Thursday, November 20, 2008

On the Wrong Side of the Rebound Ledger

The Spurs are going to struggle, and struggle mightily, to score points without Parker or Ginobili in the line up. One can only expect so much from the likes of Matt Bonner. So on nights like last night when they shoot 2-17 from deep, a loss is inevitable. But it's nothing to lose sleep over. Without Parker and Ginobili, the Spurs are hard-pressed to find 85 points from their guys. And even when they do, it's difficult to hold any NBA team to 84. Fortunately, this is a problem with a short future.

Some of the Spurs' trouble this season can not be blamed on injury, however. They began the season playing woefully inadequate defense, serving a short stint at the very bottom of Hollinger's defensive efficiency rankings. Much of this was on the players, but some of it was coaching. Johnny Ludden's recent column included this insightful snippet:
Over the summer, the staff had implemented a few wrinkles to the team’s system, which included varying how they defended the pick-and-roll.

"Creative, intelligent coaching moves," Popovich said with his trademark sarcasm, "that turned out to be dog doo-doo."

Over the past 6 games the Spurs are holding opponents to 83 points, going 4-2. This is a marked difference to the 105 per game they allowed over their 1-4 start. That's a huge swing, and all in the right direction.

The Spurs are still a defensive work in progress, but they're on the right track. Still, there is much work to be done.

Through 11 games, the Spurs are getting abused on the boards. They lost this battle to the Nuggets by a deficit of 4, a number on par with the season. This is a problem Pop must fix if the Spurs are to climb back into contention. The most worrisome aspect of this trend is the poor glass work of Fabricio Oberto and Kurt Thomas. Both players have been dreadful thus far. In last night's game, for example, this terrible twosome accounted for 4 rebounds in 26 minutes. In other words, this might be personnel problem.

As I noted yesterday morning, the Spurs are showing signs of decay elsewhere, and with precious few trade assets. If they make a trade to address these struggles, they might be forced to decide between a stop-gap wing and a stop-gap big. Thankfully, the Spurs have some relief on deck.

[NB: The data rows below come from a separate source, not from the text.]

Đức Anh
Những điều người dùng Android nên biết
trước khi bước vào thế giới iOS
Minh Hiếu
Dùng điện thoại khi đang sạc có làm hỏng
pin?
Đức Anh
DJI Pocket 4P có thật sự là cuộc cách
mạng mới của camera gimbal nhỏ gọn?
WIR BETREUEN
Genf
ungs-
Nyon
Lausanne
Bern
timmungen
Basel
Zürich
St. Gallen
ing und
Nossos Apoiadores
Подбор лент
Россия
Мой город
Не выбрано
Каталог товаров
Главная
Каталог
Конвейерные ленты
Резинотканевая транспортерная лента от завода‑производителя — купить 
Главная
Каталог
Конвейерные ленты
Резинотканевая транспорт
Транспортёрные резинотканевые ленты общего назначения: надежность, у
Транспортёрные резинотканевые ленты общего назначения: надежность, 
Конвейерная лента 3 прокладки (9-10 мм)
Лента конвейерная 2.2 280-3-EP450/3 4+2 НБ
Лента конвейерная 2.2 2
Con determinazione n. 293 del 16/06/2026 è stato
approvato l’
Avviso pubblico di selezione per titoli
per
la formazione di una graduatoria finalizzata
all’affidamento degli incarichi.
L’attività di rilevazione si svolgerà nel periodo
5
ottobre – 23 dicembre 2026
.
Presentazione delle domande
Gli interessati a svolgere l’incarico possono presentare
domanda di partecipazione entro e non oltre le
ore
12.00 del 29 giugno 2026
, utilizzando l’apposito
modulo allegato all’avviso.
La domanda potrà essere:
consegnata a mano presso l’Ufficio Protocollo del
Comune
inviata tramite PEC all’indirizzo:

Ian Mahinmi is currently serving time on a rehab stint (ankle sprain) with the Austin Toros, the Spurs D-League affiliate. Mahinmi will return to the Spurs in short order, and will likely join the rotation soon after arriving. In his time with the Toros last season, Mahinmi showed himself to be a capable low post player.

The Toros open their first 8 games at home. Mahinmi will play heavy minutes in those games to regain his timing and conditioning prior to returning to the Spurs bench. At least, that's the plan. The last game of the Toros opening stand in Austin is December 13. The next night, December 14, the Spurs host the Thunder, a game which is the first of 6 of 9 at home. It makes sense for the Spurs to give Mahinmi his call up at that point. Barring further injury, Mahinmi will spend the remainder of the season in the parent club's front court rotation.

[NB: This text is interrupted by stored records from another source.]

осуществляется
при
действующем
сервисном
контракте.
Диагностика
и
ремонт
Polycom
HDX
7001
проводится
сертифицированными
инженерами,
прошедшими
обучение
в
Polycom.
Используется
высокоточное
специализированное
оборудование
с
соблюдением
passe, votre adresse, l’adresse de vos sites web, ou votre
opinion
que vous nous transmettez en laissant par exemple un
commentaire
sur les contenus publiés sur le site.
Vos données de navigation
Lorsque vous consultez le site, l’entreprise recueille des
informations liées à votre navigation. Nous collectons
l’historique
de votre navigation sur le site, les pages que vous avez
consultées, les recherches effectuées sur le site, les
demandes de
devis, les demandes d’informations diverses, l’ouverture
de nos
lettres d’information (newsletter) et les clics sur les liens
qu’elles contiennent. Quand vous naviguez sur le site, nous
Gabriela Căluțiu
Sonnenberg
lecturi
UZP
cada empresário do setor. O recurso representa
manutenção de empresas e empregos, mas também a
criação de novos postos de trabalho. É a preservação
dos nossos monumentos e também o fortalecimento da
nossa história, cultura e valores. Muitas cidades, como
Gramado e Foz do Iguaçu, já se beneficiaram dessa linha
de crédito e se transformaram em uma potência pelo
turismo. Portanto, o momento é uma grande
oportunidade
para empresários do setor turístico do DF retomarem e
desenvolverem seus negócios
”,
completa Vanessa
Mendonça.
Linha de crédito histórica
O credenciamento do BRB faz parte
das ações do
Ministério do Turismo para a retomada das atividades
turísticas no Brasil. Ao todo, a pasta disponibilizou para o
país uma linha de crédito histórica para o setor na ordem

It's hard to know what to expect from Mahinmi. If he were able to give the Spurs a few baskets and 4 or 5 rebounds in 20 minutes of play, they'd gladly take it. It's more than plausible to think that a combination of coaching, the slightly improved play of others, and the arrival of Mahinmi will get the Spurs back on the right side of the rebound ledger. Spurs fans are bullish on Mahinmi, and for good reason. Personally, I wouldn't be surprised if he averaged something like 6 and 6 during what amounts to his rookie season.

It's strange, but the coming arrivals of Parker, Ginobili and Mahinmi could amount to a perfect storm of answers to the Spurs current troubles.

Update: Mahinmi played his first competitive basketball in months last night. 9 points, 9 rebounds and 3 blocks in 21 minutes. What I like most about his stat line is that he only registered 2 fouls. He's been foul prone in the past, and I've feared that his injury-saddled lack of conditioning would cause him to reach rather than move his feet. Good start.